VANCOUVER, B.C. – Hillcrest Petroleum Ltd. (the “Company”) announced that it has received loan commitments for gross proceeds of up to $900,000 (the “Loans”), the terms of which allow for the conversion of the Loans plus applicable interest, at the option of the holder, into common shares of the Company (the “Shares”) at a price equals the market price of the Shares for the first 12 months and the greater of the market price and $0.10 per Share thereafter, pursuant to the policies of the TSX Venture Exchange.
The Loans will mature on the date that is the earlier of the sale of certain assets of the Company, being specified wells owned by the Company (the “Asset”), the date of conversion or the date that is two years from the date of issuance and bear interest at the rate of 15% per annum, payable quarterly, until the Loans are converted or repaid. As security of the repayment of the Loan an all interest accrued thereon, and all other indebtedness, liabilities and obligations of the Company to the lenders, both present and future, direct or indirect, absolute or contingent, matured or otherwise, or caused to be delivered to the Lenders on or before the advance of the Loan, a security agreement pertaining to the Asset in favour of the lenders. The Notes are secured and transferable, subject to resale restrictions under applicable securities laws and TSX Venture Exchange requirements.
Proceeds from the Loan financing will be used for project costs related to the assets and wells in Saskatchewan Joint Venture that was previously announced.
All securities issued in connection with the Loan financing will be subject to a statutory hold period of four months plus a day commencing from the date of closing. Closing of the Loan financing is subject to customary conditions, including TSX Venture Exchange acceptance.

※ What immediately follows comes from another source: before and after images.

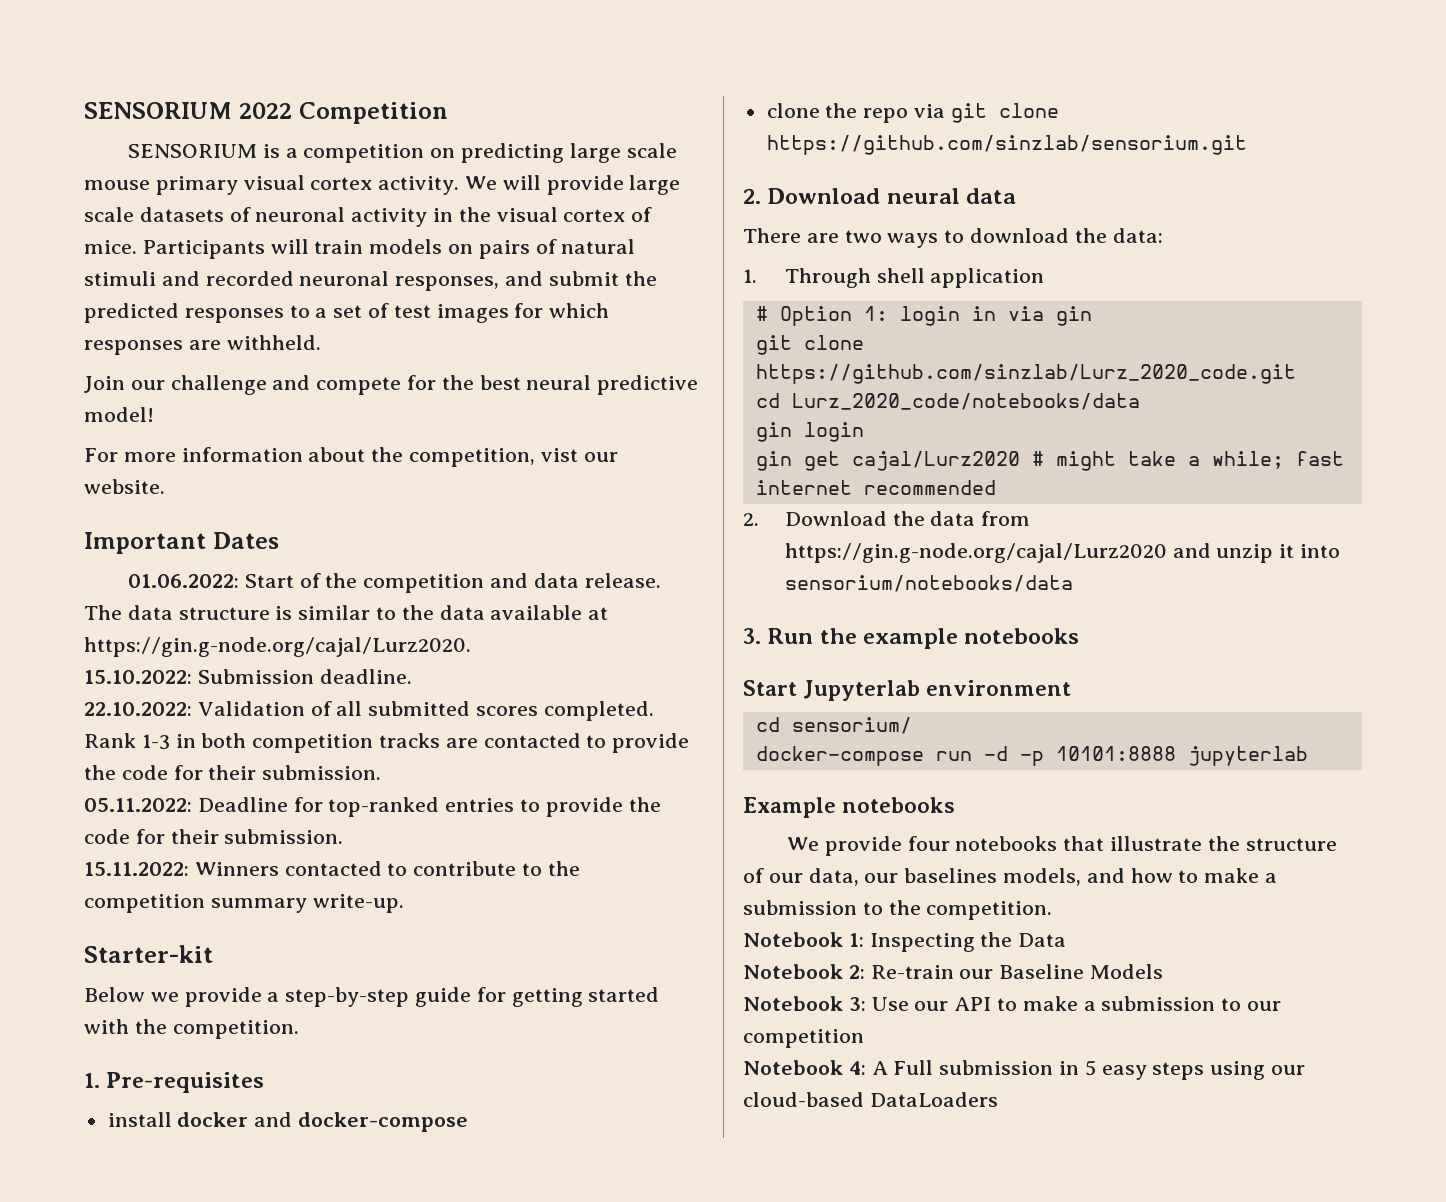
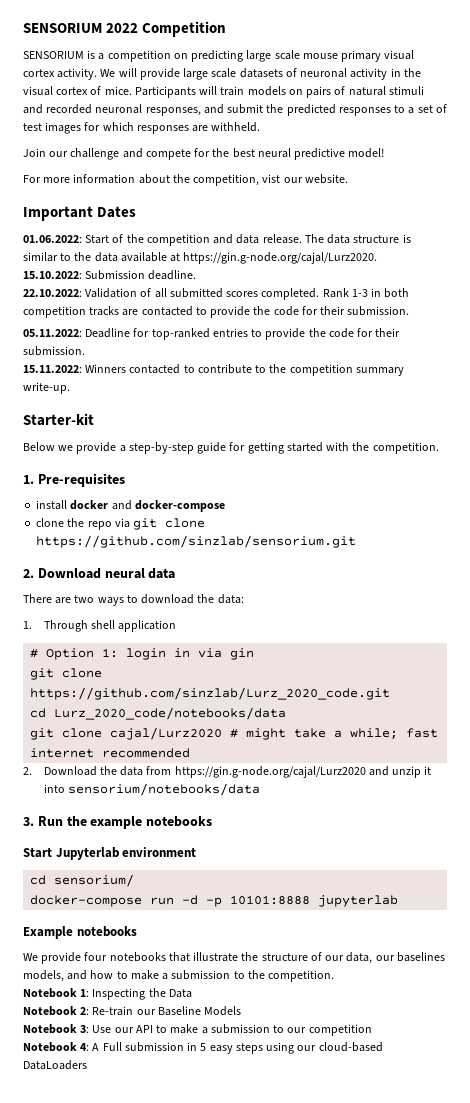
[755,422,864,442] [755,451,840,471] gin login // gin get -> [30,728,103,740] git clone

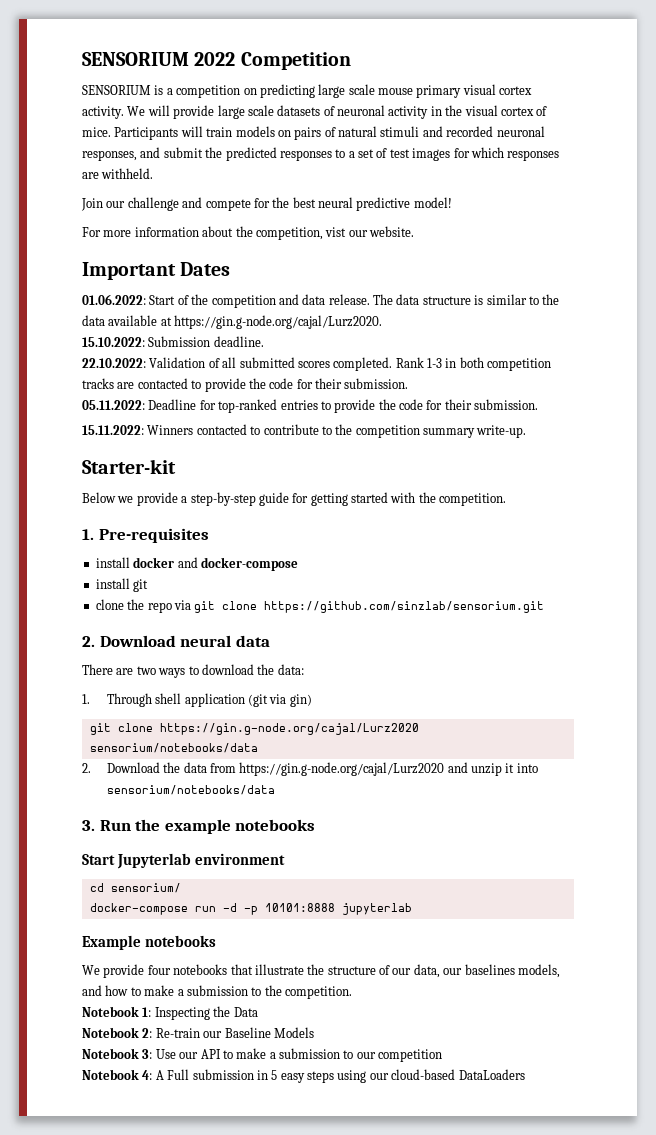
(225, 506) none -> [95,578,149,592] // install git
[30,648,255,660] [30,668,103,680] [30,687,391,700] [30,707,287,720] [30,727,439,740] [30,748,191,758] // # Option 1: login in via gin // git clone https://github.com/sinzlab/Lurz_2020_code.git // cd Lurz_2020_code/notebooks/data // git clone cajal/Lurz2020 # might take a while; fast internet recommended -> [247,694,312,707] [89,723,419,735] [89,743,258,753] (git via gin) // git clone https://gin.g-node.org/cajal/Lurz2020 sensorium/notebooks/data

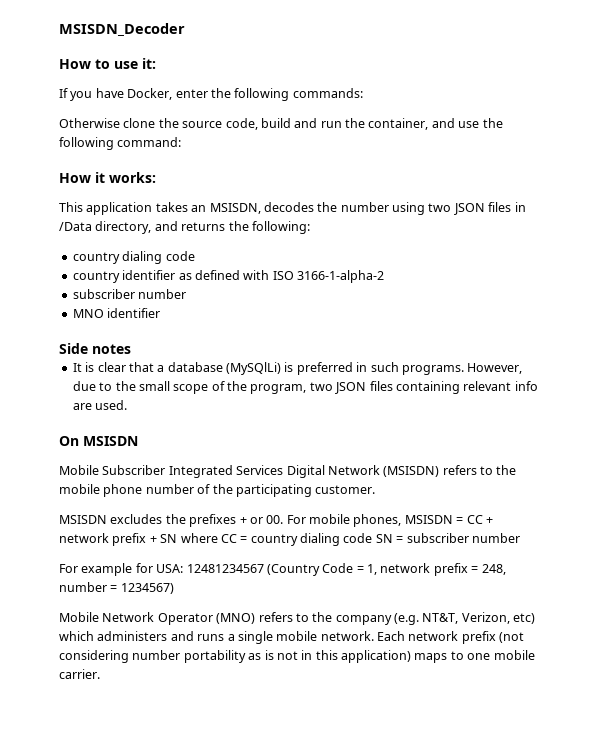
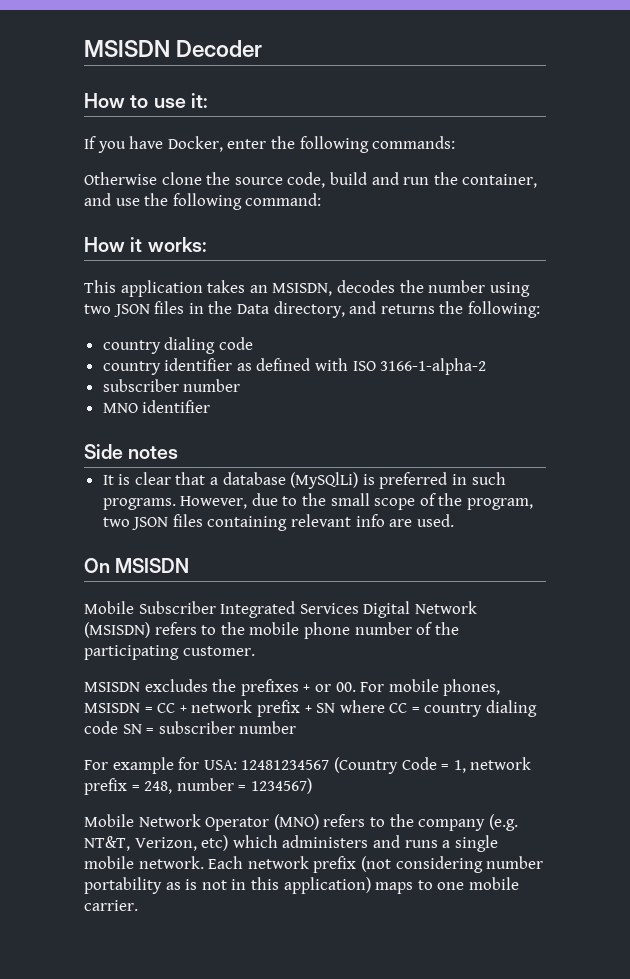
[59,23,185,36] MSISDN_Decoder -> [84,40,263,57] MSISDN Decoder
[59,222,92,231] /Data -> [208,301,269,314] the Data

Insiders of the Company will participate in the Loan financing, which will constitute a “related party transaction” within the meaning of Multilateral Instrument 61-101- Protection of Minority Security Holders in Special Transactions (“MI 61-101”) and Policy 5.9 – Protection of Minority Security Holders in Special Transactions of the TSX-V. The issuance to the insiders is exempt from the formal valuation and the minority shareholder approval requirements of MI 61-101 as the consideration paid by such insiders did not exceed 25% of the Company’s market capitalization.
For more information on Hillcrest Petroleum Ltd, contact Don Currie toll free at 1-855-609- 0006 or visit the Company’s website at www.hillcrestpetroleum.com
ON BEHALF OF THE BOARD
Donald Currie
Chief Executive Officer and Director
CONTACT INFORMATION
For more information on Hillcrest Petroleum Ltd., contact Donald Currie toll free at 1-855-609-0006 or visit the Company’s website at www.hillcrestpetroleum.com.
NEITHER THE CANADIAN SECURITIES EXCHANGE NOR ITS REGULATION SERVICES PROVIDER HAS REVIEWED OR ACCEPT RESPONSIBILITY FOR THE ADEQUACY OR ACCURACY OF THIS RELEASE.
Cautionary Statement Regarding “Forward-Looking” Information
Some of the statements contained in this news release are forward-looking statements and information within the meaning of applicable securities laws. Forward-looking statements and information can be identified by the use of words such as “expects”, “intends”, “is expected”, “potential”, “suggests” or variations of such words or phrases, or statements that certain actions, events or results “may”, “could”, “should”, “would”, “might” or “will” be taken, occur or be achieved. This forward-looking information is provided as of the date of this news release. The forward-looking information reflects our current expectations and assumptions and is subject to a number of known and unknown risks, uncertainties and other factors, which may cause actual results, performance, or achievements to be materially different from any anticipated future results, performance or expectations expressed or implied by the forward-looking information. No assurance can be given that these assumptions will prove correct. Forward-looking statements and information are not historical facts and are subject to a number of risks and uncertainties beyond the Company’s control. Investors are advised to consider the risk factors under the heading “Risks and Uncertainties” in the Company’s MD&A for the year ended December 31, 2021, available at www.sedar.com for a discussion of the factors that could cause the Company’s actual results, performance and achievements to be materially different from any anticipated future results, performance, or achievements expressed or implied by the forward-looking information. Accordingly, readers should not place undue reliance on forward-looking statements. The Company undertakes no obligation to update publicly or otherwise revise any forward-looking statements, except as may be required by law.